You know, Tim Hunter wasn’t really supposed to be a permanent character to the DC universe. Patterned after John Bolton’s son, he was a character in a one-shot story that sort of took on a life of its own. But it was very successful and caught the imagination and fancy of many of those comic readers, like me, that were looking for a sense of escapism.
What would your response be if someone gave you a choice of knowing about magic or simply living a mundane life?
I don’t know about you but I’d be all over that with cheese sauce.
We get the same sense of fantasy in this book. It’s a return to that world that Tim is denied for some reason. He can’t access the magic he was introduced to and it’s causing anxiety to no end. Coupled with the death of his mother, our young Tim isn’t enjoying the quality of life he used to. There’s room for a mentor role in the story and we see that role fulfilled by the mysterious Miss Rose.
This book gave me everything I wanted: a troubled kid with a protective teacher on the threshold of a potentially great yet terrifying adventure to come.

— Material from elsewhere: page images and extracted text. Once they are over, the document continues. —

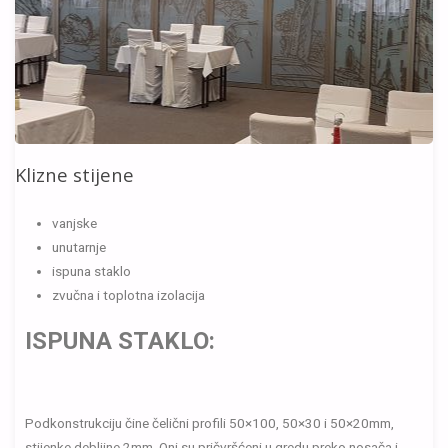
Klizne stijene
vanjske
unutarnje
ispuna staklo
zvučna i toplotna izolacija
ISPUNA STAKLO:
Podkonstrukciju čine čelični profili 50×100, 50×30 i 50×20mm,
stijenke debljine 2mm. Oni su pričvršćeni u gredu preko nosača i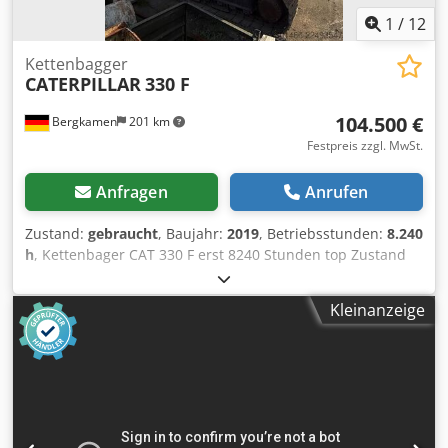
1
/
12
Kettenbagger
CATERPILLAR
330 F
104.500 €
Bergkamen
201 km
Festpreis zzgl. MwSt.
Anfragen
Anrufen
Zustand:
gebraucht
, Baujahr:
2019
, Betriebsstunden:
8.240
h
, Kettenbager CAT 330 F erst 8240 Stunden top Zustand
Motor Cat C7.1 Leistung ca. 195 kW / 261 PS
Betriebsgewicht ca. 30.900 kg Fahrgeschwindigkeit ca. 5,3
Kleinanzeige
km/h Grabtiefe bis zu 7,24 m Reichweite ca. 10,8 m Dkjdpfx
Ajzrrnnsa Eor Schaufelinhalt ca. 1,7 m Transportllnge ca.
10,4 m Transporthöhe ca. 3,4 m Breite (mit 800 mm Ketten)
ca. 3,2 m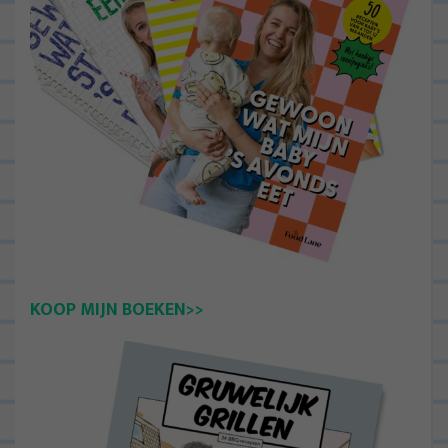
KOOP MIJN BOEKEN>>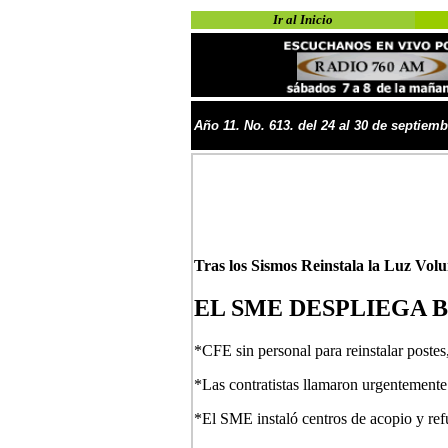
Ir al Inicio
Año
11
. No.
613. del 24 al 30 de septiem
Tras los Sismos Reinstala la Luz
Volu
EL SME DESPLIEGA 
*CFE sin personal para reinstalar postes, 
*Las contratistas llamaron urgentemente 
*El SME instaló centros de acopio y ref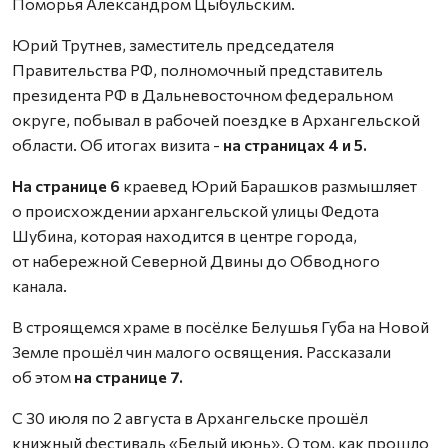
Поморья Александром Цыбульским.
Юрий Трутнев, заместитель председателя
Правительства РФ, полномочный представитель
президента РФ в Дальневосточном федеральном
округе, побывал в рабочей поездке в Архангельской
области. Об итогах визита -
на страницах 4 и 5.
На странице 6
краевед Юрий Барашков размышляет
о происхождении архангельской улицы Федота
Шубина, которая находится в центре города,
от набережной Северной Двины до Обводного
канала.
В строящемся храме в посёлке Белушья Губа на Новой
Земле прошёл чин малого освящения. Рассказали
об этом
на странице 7.
С 30 июля по 2 августа в Архангельске прошёл
книжный фестиваль «Белый июнь». О том, как прошло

It’s a great introduction to this aspect of the Sandman Universe stories that DC is releasing and a book worthy of escape!
Of course, for me though, the pick of the week has to go to Kat Howard, Tom Fowler and Jordan Boyd for bringing this blast from the past back to me to rediscover and get lost in.
I always loved deep fantasy tales. Even to this day, I can’t wander through Universal’s Wizarding World of Harry Potter without getting shivers down my spine. It’s a place of wonder that was brought to me by a much-loved story. It’s this genre of literature that gives me shelter from the rigours and hassles of the regular, mundane world.
Like Tim, I want to be immersed in magic. Fantasy author, Piers Anthony, used to say: “with magic, all things are possible” and that applies to telling stories about them. Tim’s journey holds the promise of a wonderful adventure and these few pages are where I’d like to start this escape.
If you feel the need to escape too, perhaps this is the place to start?